» Tarefa a realizar
Prossiga a entrevista sobre Raquel Lima e o chocolate, continuando a partir da última frase apresentada.

Entrevista/ Da engenharia para a cozinha: como Raquel Lima encontrou a sua veia criativa no chocolate

Raquel Lima, CEO da Pedaços de Cacau

Depois de mais de uma década como engenheira florestal, Raquel Lima trocou a carreira técnica pela paixão de sempre: o chocolate. O que começou como um hobby transformou-se num projeto premiado que já soma 26 distinções e que leva, a partir de Vila Nova de Gaia, pedaços de chocolate artesanal a todo o país.

A decisão não foi imediata, nem fácil. Conciliar a engenharia com a paixão pelo chocolate transformou as férias em jornadas de trabalho – mas também no ponto de partida para algo maior. O ponto de viragem aconteceu quando percebeu que estava a abdicar do tempo em família para responder a encomendas que não paravam de crescer.

» Dados em análise
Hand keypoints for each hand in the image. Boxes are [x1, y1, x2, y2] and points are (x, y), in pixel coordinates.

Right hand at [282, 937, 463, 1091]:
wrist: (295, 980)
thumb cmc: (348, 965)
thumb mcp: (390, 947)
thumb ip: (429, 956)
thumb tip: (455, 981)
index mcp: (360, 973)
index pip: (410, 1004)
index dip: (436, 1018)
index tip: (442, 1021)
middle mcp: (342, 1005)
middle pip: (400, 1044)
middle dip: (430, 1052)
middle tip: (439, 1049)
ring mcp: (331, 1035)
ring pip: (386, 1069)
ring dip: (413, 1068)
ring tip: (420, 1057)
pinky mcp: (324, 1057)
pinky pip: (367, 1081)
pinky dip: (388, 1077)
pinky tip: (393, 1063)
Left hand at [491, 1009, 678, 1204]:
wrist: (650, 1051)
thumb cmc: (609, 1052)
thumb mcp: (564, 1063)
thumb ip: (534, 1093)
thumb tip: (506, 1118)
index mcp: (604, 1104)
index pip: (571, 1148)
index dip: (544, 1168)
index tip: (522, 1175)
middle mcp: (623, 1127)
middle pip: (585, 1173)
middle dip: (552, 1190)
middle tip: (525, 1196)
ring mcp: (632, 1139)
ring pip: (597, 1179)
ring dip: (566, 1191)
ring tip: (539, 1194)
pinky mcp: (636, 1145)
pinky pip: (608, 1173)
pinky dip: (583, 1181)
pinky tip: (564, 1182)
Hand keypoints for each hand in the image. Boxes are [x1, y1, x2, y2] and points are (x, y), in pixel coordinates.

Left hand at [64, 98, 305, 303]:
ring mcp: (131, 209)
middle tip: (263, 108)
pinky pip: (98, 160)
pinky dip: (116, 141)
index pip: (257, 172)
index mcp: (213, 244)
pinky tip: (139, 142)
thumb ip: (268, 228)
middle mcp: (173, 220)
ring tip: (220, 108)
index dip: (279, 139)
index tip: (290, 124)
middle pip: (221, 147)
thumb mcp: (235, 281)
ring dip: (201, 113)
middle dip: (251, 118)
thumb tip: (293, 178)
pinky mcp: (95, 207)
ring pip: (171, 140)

» Resultado do exercício
Foi nesse momento que Raquel Lima decidiu arriscar tudo pela paixão pelo chocolate. Inspirada por memórias de infância e pelo gosto pelo detalhe, criou a marca Pedaços de Cacau, hoje distinguida com dezenas de prémios e reconhecida pela produção artesanal, pela sustentabilidade e pelo uso de produtos nacionais.

Em entrevista ao Link to Leaders, Raquel Lima recorda os primeiros passos e fala dos desafios e do futuro da marca – que continua a ser movida, acima de tudo, por paixão. Por agora, já olha para o mercado europeu como uma possibilidade de internacionalização e quem sabe, no futuro, os EUA.

A Pedaços de Cacau nasceu de uma paixão. Quando percebeu que o chocolate poderia ser mais do que uma simples guloseima?

Esta viragem deu-se quando comecei a perceber que tinha que tirar férias para trabalhar nos chocolates e pensei que ia ser insustentável, porque eu tinha um trabalho das 9h30 às 6h30 e depois chegava ao final do dia e tinha que fazer os chocolates. Isto também aos fins de semana e feriados. Então chegou uma altura no Natal que eu tinha que tirar sempre a primeira semana de férias, porque é quando apanhamos os feriados. Eu tirava essa semana de férias para poder responder às encomendas.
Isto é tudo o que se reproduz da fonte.